• Work item: Turn the lines below into a JSON list of strings, one string per line, with blank lines omitted. Leave the pictures out.
═══ Provided records ═══
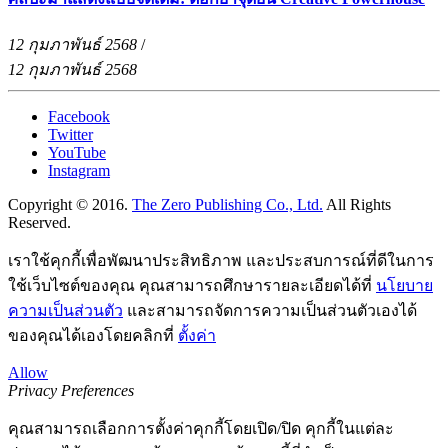
12 กุมภาพันธ์ 2568
/
12 กุมภาพันธ์ 2568
Facebook
Twitter
YouTube
Instagram
Copyright © 2016.
The Zero Publishing Co., Ltd.
All Rights
Reserved.
เราใช้คุกกี้เพื่อพัฒนาประสิทธิภาพ และประสบการณ์ที่ดีในการ
ใช้เว็บไซต์ของคุณ คุณสามารถศึกษารายละเอียดได้ที่
นโยบาย
ความเป็นส่วนตัว
และสามารถจัดการความเป็นส่วนตัวเองได้
ของคุณได้เองโดยคลิกที่
ตั้งค่า
Allow
Privacy Preferences
คุณสามารถเลือกการตั้งค่าคุกกี้โดยเปิด/ปิด คุกกี้ในแต่ละ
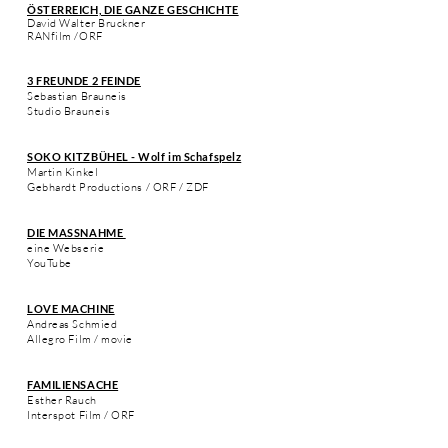
ÖSTERREICH, DIE GANZE GESCHICHTE
David Walter Bruckner
RANfilm /ORF
3 FREUNDE 2 FEINDE
Sebastian Brauneis
Studio Brauneis
SOKO KITZBÜHEL - Wolf im Schafspelz
Martin Kinkel
Gebhardt Productions / ORF / ZDF
DIE MASSNAHME
eine Webserie
YouTube
LOVE MACHINE
Andreas Schmied
Allegro Film / movie
FAMILIENSACHE
Esther Rauch
Interspot Film / ORF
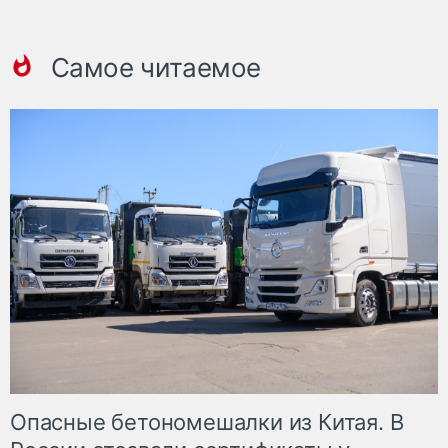
Самое читаемое
Опасные бетономешалки из Китая. В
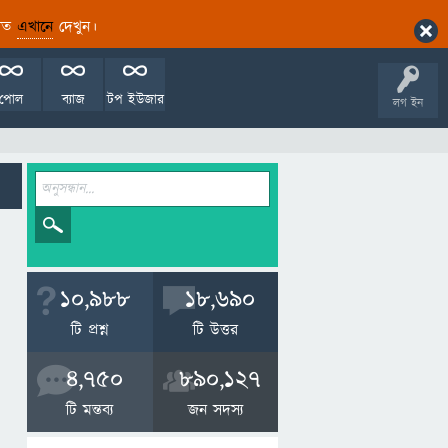
ারিত
এখানে
দেখুন।
পোল
ব্যাজ
টপ ইউজার
লগ ইন
10,988
18,690
টি প্রশ্ন
টি উত্তর
4,750
890,127
টি মন্তব্য
জন সদস্য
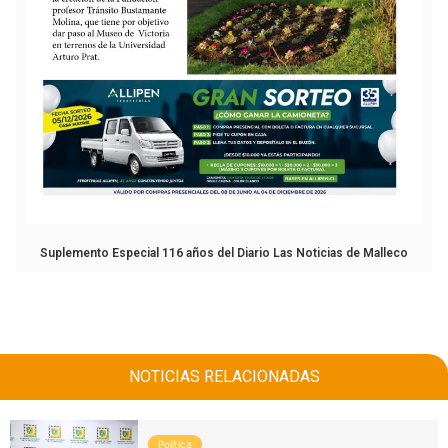
Suplemento Especial 116 años del Diario Las Noticias de Malleco
NOTICIAS RELACIONADAS
Política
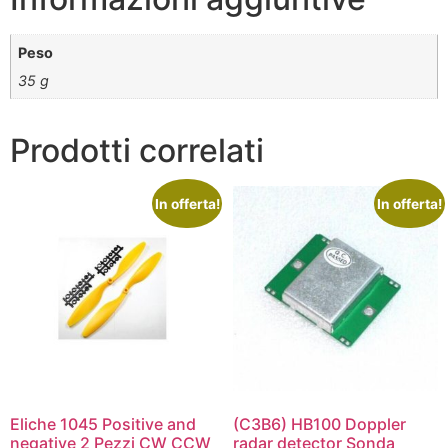
Peso
35 g
Prodotti correlati
In offerta!
In offerta!
Eliche 1045 Positive and
(C3B6) HB100 Doppler
negative 2 Pezzi CW CCW
radar detector Sonda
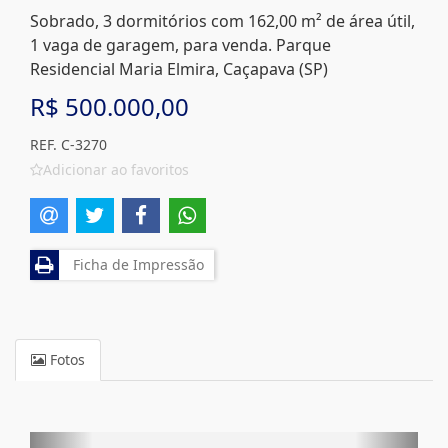
Sobrado, 3 dormitórios com 162,00 m² de área útil,
1 vaga de garagem, para venda. Parque
Residencial Maria Elmira, Caçapava (SP)
R$ 500.000,00
REF. C-3270
Adicionar ao favoritos
Ficha de Impressão
Fotos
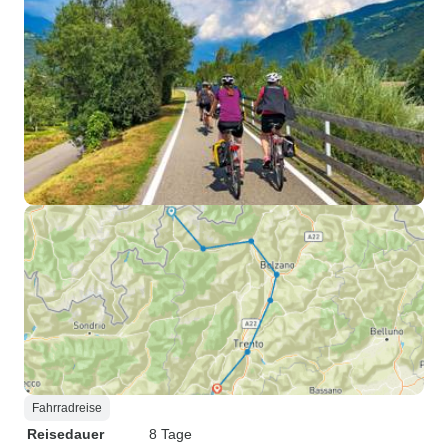
Fahrradreise
Reisedauer
8 Tage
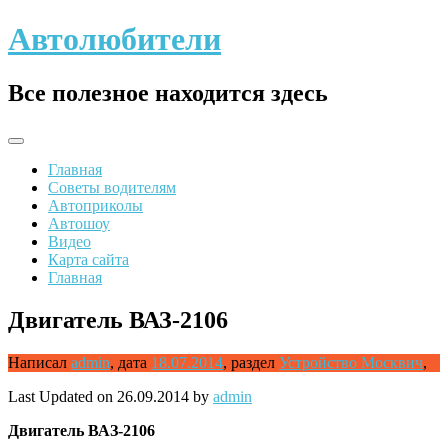
Skip
Автолюбители
to
content
Все полезное находится здесь
Главная
Советы водителям
Автоприколы
Автошоу
Видео
Карта сайта
Главная
Двигатель ВАЗ-2106
Написал
admin
,
дата
18.07.2014
,
раздел
Устройство Москвич
,
Last Updated on 26.09.2014 by
admin
Двигатель
ВАЗ-2106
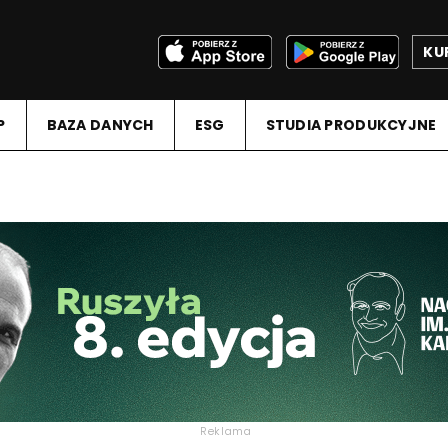
KU
P
BAZA DANYCH
ESG
STUDIA PRODUKCYJNE
Reklama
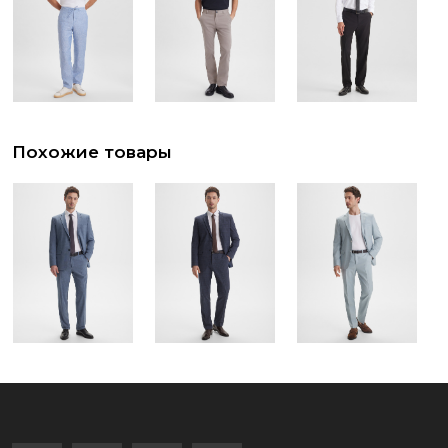
Похожие товары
═══
• Answer for this exercise:
[
  "12 กุมภาพันธ์ 2568",
  "/",
  "12 กุมภาพันธ์ 2568",
  "Facebook",
  "Twitter",
  "YouTube",
  "Instagram",
  "Copyright © 2016.",
  "The Zero Publishing Co., Ltd.",
  "All Rights",
  "Reserved.",
  "เราใช้คุกกี้เพื่อพัฒนาประสิทธิภาพ และประสบการณ์ที่ดีในการ",
  "ใช้เว็บไซต์ของคุณ คุณสามารถศึกษารายละเอียดได้ที่",
  "นโยบาย",
  "ความเป็นส่วนตัว",
  "และสามารถจัดการความเป็นส่วนตัวเองได้",
  "ของคุณได้เองโดยคลิกที่",
  "ตั้งค่า",
  "Allow",
  "Privacy Preferences",
  "คุณสามารถเลือกการตั้งค่าคุกกี้โดยเปิด/ปิด คุกกี้ในแต่ละ",
  "ÖSTERREICH, DIE GANZE GESCHICHTE",
  "David Walter Bruckner",
  "RANfilm /ORF",
  "3 FREUNDE 2 FEINDE",
  "Sebastian Brauneis",
  "Studio Brauneis",
  "SOKO KITZBÜHEL - Wolf im Schafspelz",
  "Martin Kinkel",
  "Gebhardt Productions / ORF / ZDF",
  "DIE MASSNAHME",
  "eine Webserie",
  "YouTube",
  "LOVE MACHINE",
  "Andreas Schmied",
  "Allegro Film / movie",
  "FAMILIENSACHE",
  "Esther Rauch",
  "Interspot Film / ORF",
  "Самое читаемое",
  "Опасные бетономешалки из Китая. В",
  "ারিত",
  "এখানে",
  "দেখুন।",
  "পোল",
  "ব্যাজ",
  "টপ ইউজার",
  "লগ ইন",
  "10,988",
  "18,690",
  "টি প্রশ্ন",
  "টি উত্তর",
  "4,750",
  "890,127",
  "টি মন্তব্য",
  "জন সদস্য",
  "Suplemento Especial 116 años del Diario Las Noticias de Malleco",
  "NOTICIAS RELACIONADAS",
  "Política",
  "Peso",
  "35 g",
  "Prodotti correlati",
  "In offerta!",
  "In offerta!",
  "Eliche 1045 Positive and",
  "(C3B6) HB100 Doppler",
  "negative 2 Pezzi CW CCW",
  "radar detector Sonda",
  "Sobrado, 3 dormitórios com 162,00 m² de área útil,",
  "1 vaga de garagem, para venda. Parque",
  "Residencial Maria Elmira, Caçapava (SP)",
  "R$ 500.000,00",
  "REF. C-3270",
  "Adicionar ao favoritos",
  "Ficha de Impressão",
  "Fotos",
  "Fahrradreise",
  "Reisedauer",
  "8 Tage",
  "Skip",
  "Автолюбители",
  "to",
  "content",
  "Все полезное находится здесь",
  "Главная",
  "Советы водителям",
  "Автоприколы",
  "Автошоу",
  "Видео",
  "Карта сайта",
  "Главная",
  "Двигатель ВАЗ-2106",
  "Написал",
  "admin",
  ",",
  "дата",
  "18.07.2014",
  ",",
  "раздел",
  "Устройство Москвич",
  ",",
  "Last Updated on 26.09.2014 by",
  "admin",
  "Двигатель",
  "ВАЗ-2106",
  "KU",
  "P",
  "BAZA DANYCH",
  "ESG",
  "STUDIA PRODUKCYJNE",
  "Reklama",
  "Похожие товары"
]